Top of EXCERPTED TEXT

China Writers Association or Chinese Writers Association (CWA, ) is a subordinate people's organization of the China Federation of Literary and Art Circles (CFLAC). Founded in July 1949, the organization was initially named the China National Literature Workers Association. In September 1953, it was renamed the China Writers Association. The association's leadership was purged shortly after the 1989 Tiananmen Square protests and massacre. In April 2012, the organization changed its translated name to China Writers Association.

It now has more than 9,000 registered members, with branch associations across the nation. The first CWA Chair was Mao Dun, under the leadership of the then CFLAC Chairman Guo Moruo. In 1985, Mao Dun was succeeded by Ba Jin. The incumbent Chair is Tie Ning since 2006. Other successive Associate Chairs include Ding Ling, Feng Xuefeng, Lao She, Ke Zhongping, Shao Quanlin and Liu Baiyu.

Chairs and Vice-Chairs

Chairs
Mao Dun (1949–1981)
Ba Jin (1984–2005)
Tie Ning (2006–present)

Vice-Chairs
Note: The list is incomplete.

Lao She (1949–1966)
Zhou Yang (1949–1979)
Ding Ling (1949–1986)
Liu Baiyu (1953–1984)
He Jingzhi (1979–1984)
Ai Qing (1979–1996)

Bottom of EXCERPTED TEXT

• ACTIVITY 1:
Answer these questions from the China Writers Association text:
(a) In what month and year was the organization founded?
(b) How many registered members does it now have?
(c) Which vice-chair served from 1979 to 1996?
• ACTIVITY 2: Can you pick up the China Writers Association text where it stops and carry it on?
The material after this point has no connection to the China Writers Association text.

Top of DATA

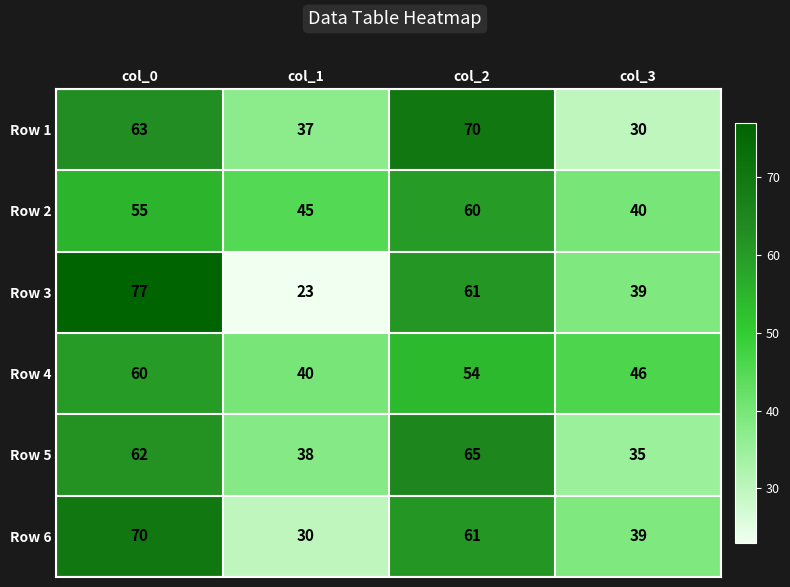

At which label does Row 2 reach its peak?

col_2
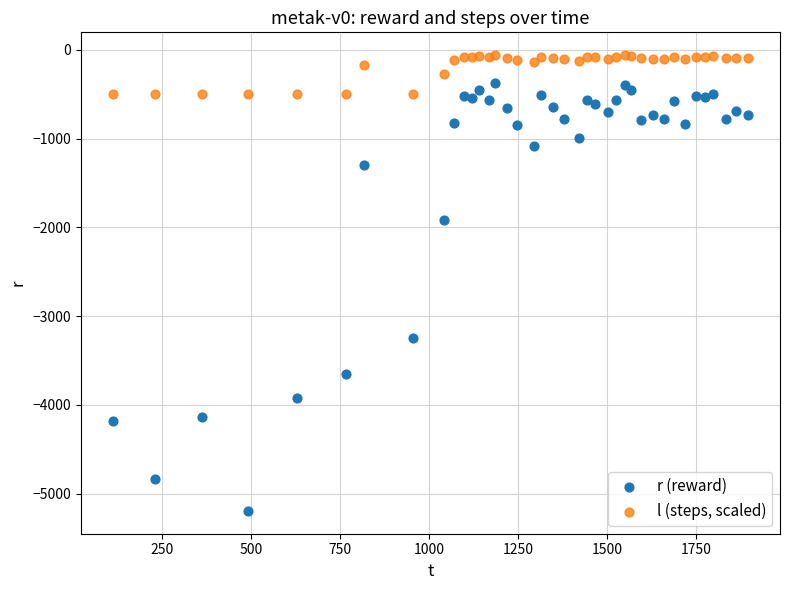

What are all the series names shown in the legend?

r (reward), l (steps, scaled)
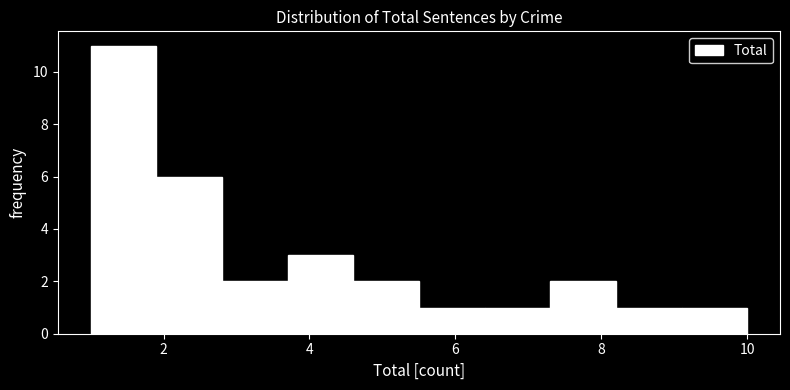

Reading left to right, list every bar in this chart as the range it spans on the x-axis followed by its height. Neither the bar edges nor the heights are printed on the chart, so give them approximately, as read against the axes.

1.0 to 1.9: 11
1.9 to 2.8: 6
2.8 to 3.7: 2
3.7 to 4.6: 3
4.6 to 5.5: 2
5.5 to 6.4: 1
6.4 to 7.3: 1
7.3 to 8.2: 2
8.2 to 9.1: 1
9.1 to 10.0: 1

Bottom of DATA
Top of DATA

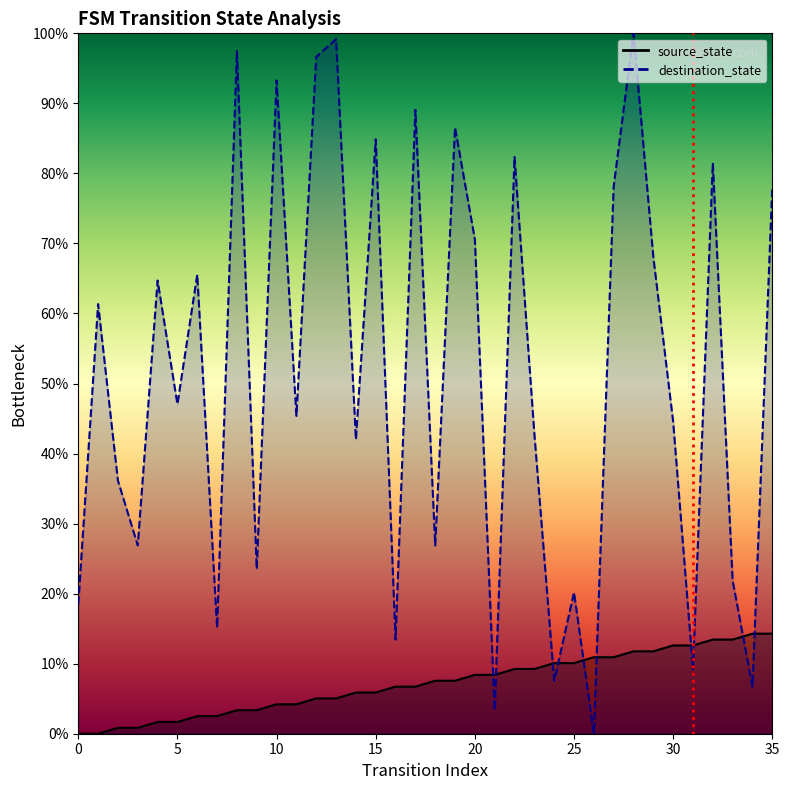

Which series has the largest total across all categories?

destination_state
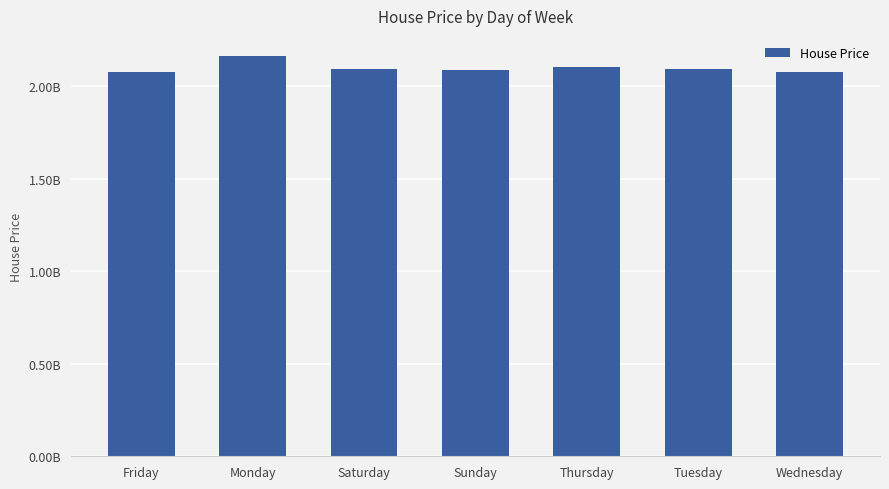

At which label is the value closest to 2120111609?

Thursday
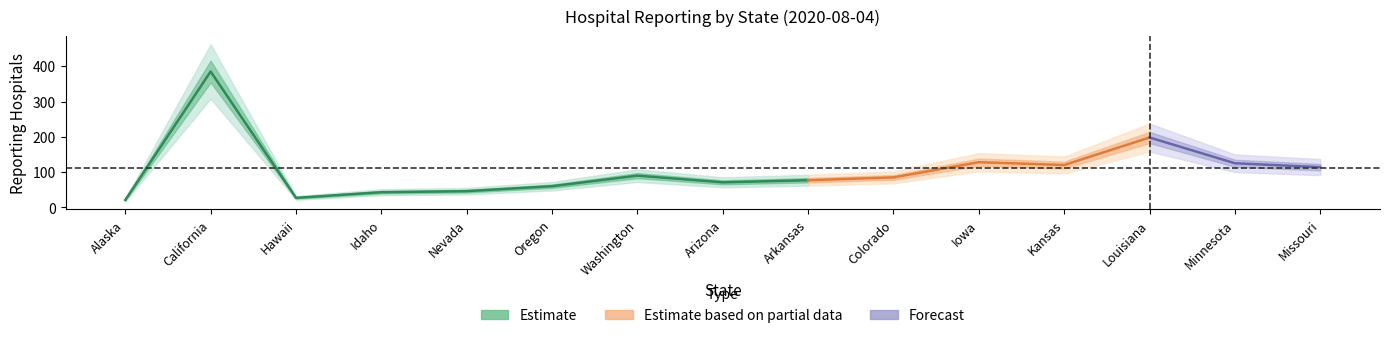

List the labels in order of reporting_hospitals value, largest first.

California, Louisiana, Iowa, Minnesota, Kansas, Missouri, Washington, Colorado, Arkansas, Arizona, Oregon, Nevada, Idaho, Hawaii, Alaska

Bottom of DATA
Top of DATA

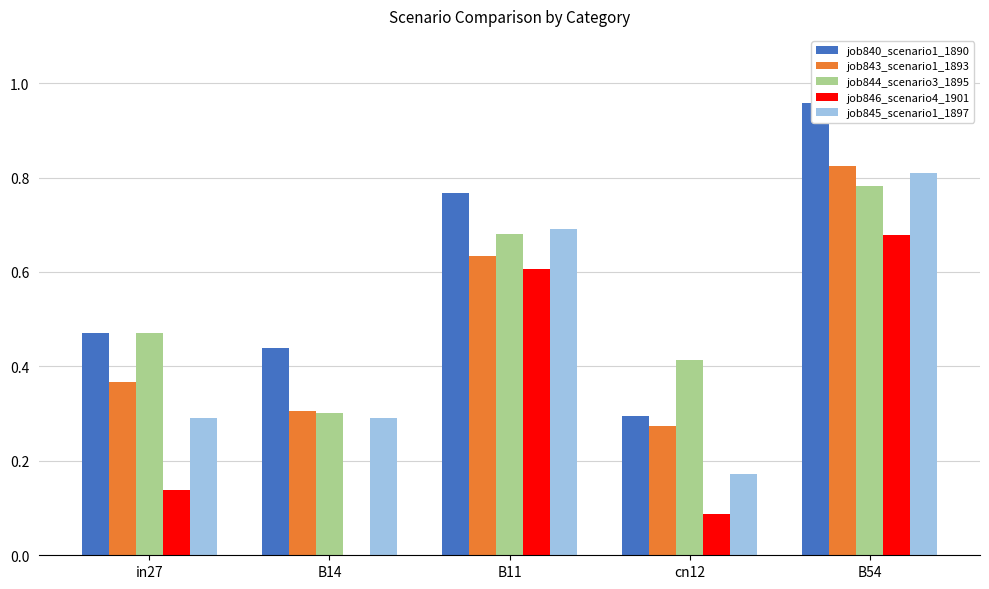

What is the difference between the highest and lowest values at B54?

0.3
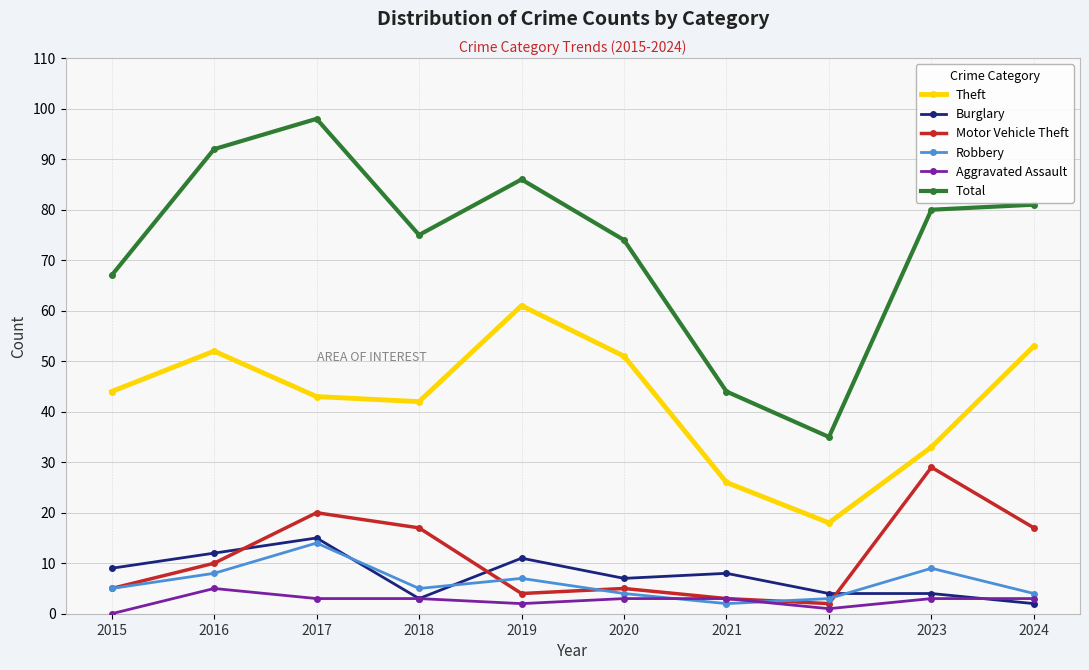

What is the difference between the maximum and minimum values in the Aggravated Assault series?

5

Bottom of DATA

• RESPONSE 1:
(a) July 1949
(b) More than 9,000
(c) Ai Qing

• RESPONSE 2:
Lu Wenfu (1984–2001)
Wang Meng (1984–2006)
Li Zhun (1996–2000)
Ye Xin (1996–present)
Huang Yazhou (2001–2006)
Chen Zhongshi (2001–2016)
Zhang Ping (2001–2016)
Liu Heng (2006–present)
Wang Anyi (2006–present)
Zhang Kangkang (2006–present)
Mo Yan (2011–present)
Zhang Wei (2016–present)
Jia Pingwa (2016–present)

Controversy 
In 2017, two vice presidents of the Suzhou branch of the CWA publicly resigned as a protest to what they perceived as the Chinese Communist Party's tightening of control on writers.

Publications 
The Chinese Writers' Association publishes several magazines, including 《人民文学》 Renmin wenxue (People's Literature) (monthly), 《中国作家》 Zhongguo zuojia (Chinese Writer) (bimonthly), 《诗刊》 Shi kan (Poetry) (monthly), 《民族文学》 Minzu wenxue (Folk Literature) (monthly), 《小说选刊》 Xiaoshuo xuankan (Selected Novels) (monthly), and Newspaper of Art (weekly). Its publishing arm is the Chinese Writers Publishing House. It also issues 《文艺报》 Wen yi bao (Literature and Art Newspaper) (currently three times a week).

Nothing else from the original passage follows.